Le truc, c'est que quand tu as fait de la rando en Patagonie, Kiwiland c'est un peu le paradis du randonneur. Les chemins sont entretenus, ça ne glisse pas à tous les coins de rues, il y a même des marches et des échelles au cas où...
Le soir pendant que les autres faisait la sieste, je suis allée me balader voir si je pouvais avoir de belles photos du coucher de soleil. Ça ne risquait pas, les nuages ont recouvert le lac et nous avec. Mais une belette a voulu faire amie-amie avec moi. Après avoir passé sa tête 3 fois derrière un arbre pour me regarder j'ai finis par la chasser. C'est mal de copiner avec les belettes ici. Parce que ça mange les bébés des kiwis (les oiseaux). Et qu'il y a de moins en moins de kiwis. Et quand il n'y en aura plus, les Nouveaux-Zélandais auront bien l'air de truffes à s'appeler comme un fruit qui tue les gens comme moi.
Avant d'aller nous coucher, je me suis occupée en regardant les Anglais très upper-class avec qui nous étions. Ils ont lavé tous leurs sous-vêtements avant de les faire sécher au coin du feu, ils ont mangé de la purée avec de la viande et des petits-pois... et ont joué aux cartes. Quand l'un avait le dos tourné l'autre trichait. Pas très fair-play pour des Anglais de la autre société!
Le dernier jours on a tout redescendu sous la pluie. Et croyez moi on a presque couru... 3h30 seulement au lieu des 4h30 indiquées sur le panneau. On était tellement trempées qu'on est allées se réchauffer dans notre petite caravane... On l'avait bien mérité.

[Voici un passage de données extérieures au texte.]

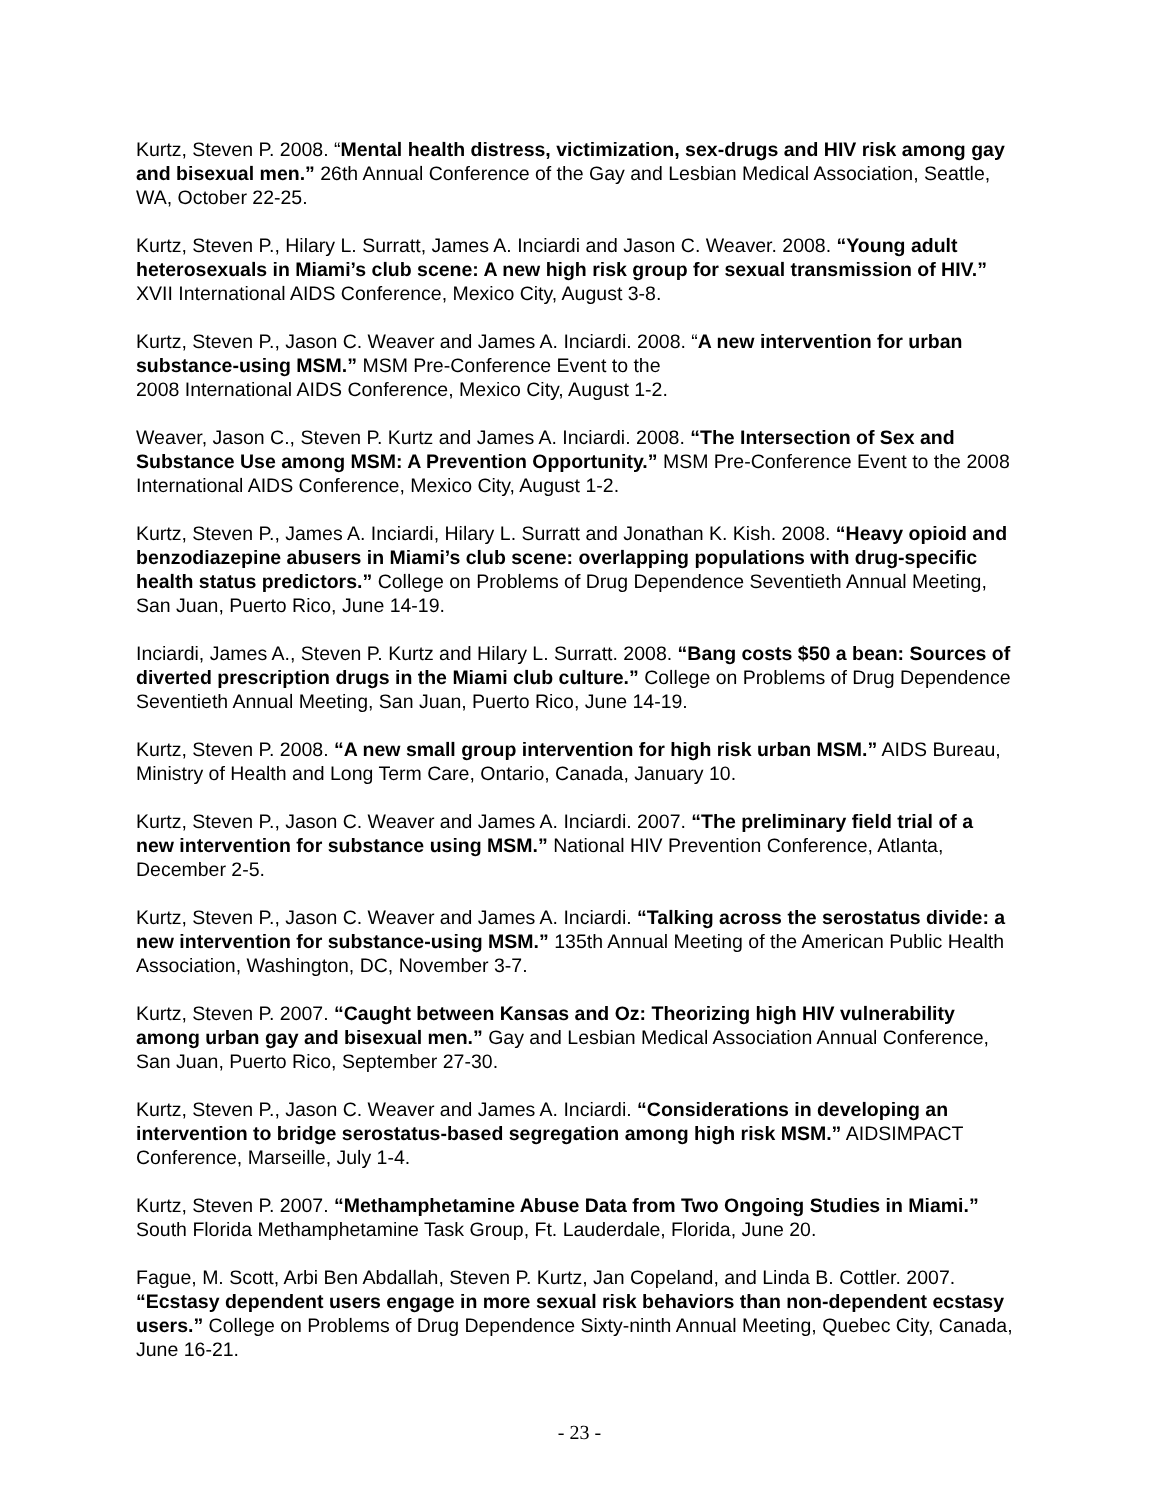Kurtz, Steven P. 2008. “Mental health distress, victimization, sex-drugs and HIV risk among gay and bisexual men.” 26th Annual Conference of the Gay and Lesbian Medical Association, Seattle, WA, October 22-25.
Kurtz, Steven P., Hilary L. Surratt, James A. Inciardi and Jason C. Weaver. 2008. “Young adult heterosexuals in Miami’s club scene: A new high risk group for sexual transmission of HIV.” XVII International AIDS Conference, Mexico City, August 3-8.
Kurtz, Steven P., Jason C. Weaver and James A. Inciardi. 2008. “A new intervention for urban substance-using MSM.” MSM Pre-Conference Event to the
2008 International AIDS Conference, Mexico City, August 1-2.
Weaver, Jason C., Steven P. Kurtz and James A. Inciardi. 2008. “The Intersection of Sex and Substance Use among MSM: A Prevention Opportunity.” MSM Pre-Conference Event to the 2008 International AIDS Conference, Mexico City, August 1-2.
Kurtz, Steven P., James A. Inciardi, Hilary L. Surratt and Jonathan K. Kish. 2008. “Heavy opioid and benzodiazepine abusers in Miami’s club scene: overlapping populations with drug-specific health status predictors.” College on Problems of Drug Dependence Seventieth Annual Meeting, San Juan, Puerto Rico, June 14-19.
Inciardi, James A., Steven P. Kurtz and Hilary L. Surratt. 2008. “Bang costs $50 a bean: Sources of diverted prescription drugs in the Miami club culture.” College on Problems of Drug Dependence Seventieth Annual Meeting, San Juan, Puerto Rico, June 14-19.
Kurtz, Steven P. 2008. “A new small group intervention for high risk urban MSM.” AIDS Bureau, Ministry of Health and Long Term Care, Ontario, Canada, January 10.
Kurtz, Steven P., Jason C. Weaver and James A. Inciardi. 2007. “The preliminary field trial of a new intervention for substance using MSM.” National HIV Prevention Conference, Atlanta, December 2-5.
Kurtz, Steven P., Jason C. Weaver and James A. Inciardi. “Talking across the serostatus divide: a new intervention for substance-using MSM.” 135th Annual Meeting of the American Public Health Association, Washington, DC, November 3-7.
Kurtz, Steven P. 2007. “Caught between Kansas and Oz: Theorizing high HIV vulnerability among urban gay and bisexual men.” Gay and Lesbian Medical Association Annual Conference, San Juan, Puerto Rico, September 27-30.
Kurtz, Steven P., Jason C. Weaver and James A. Inciardi. “Considerations in developing an intervention to bridge serostatus-based segregation among high risk MSM.” AIDSIMPACT Conference, Marseille, July 1-4.
Kurtz, Steven P. 2007. “Methamphetamine Abuse Data from Two Ongoing Studies in Miami.” South Florida Methamphetamine Task Group, Ft. Lauderdale, Florida, June 20.
Fague, M. Scott, Arbi Ben Abdallah, Steven P. Kurtz, Jan Copeland, and Linda B. Cottler. 2007. “Ecstasy dependent users engage in more sexual risk behaviors than non-dependent ecstasy users.” College on Problems of Drug Dependence Sixty-ninth Annual Meeting, Quebec City, Canada, June 16-21.
- 23 -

Aujourd'hui retour à Napier pour déposer Rebecca et donner des nouvelles, et je descend enfin sure Wellington, en passant par les 2 phares que j'ai repéré. Ceux qui me suivent sur une carte, soyez assurés que je suis tout à fait au consciente que mon trajet est totalement anarchique et désorganisé. Mais on ne change pas une nature qui gagne... Un seul jour de pluie depuis le début c'est quand même pas mal.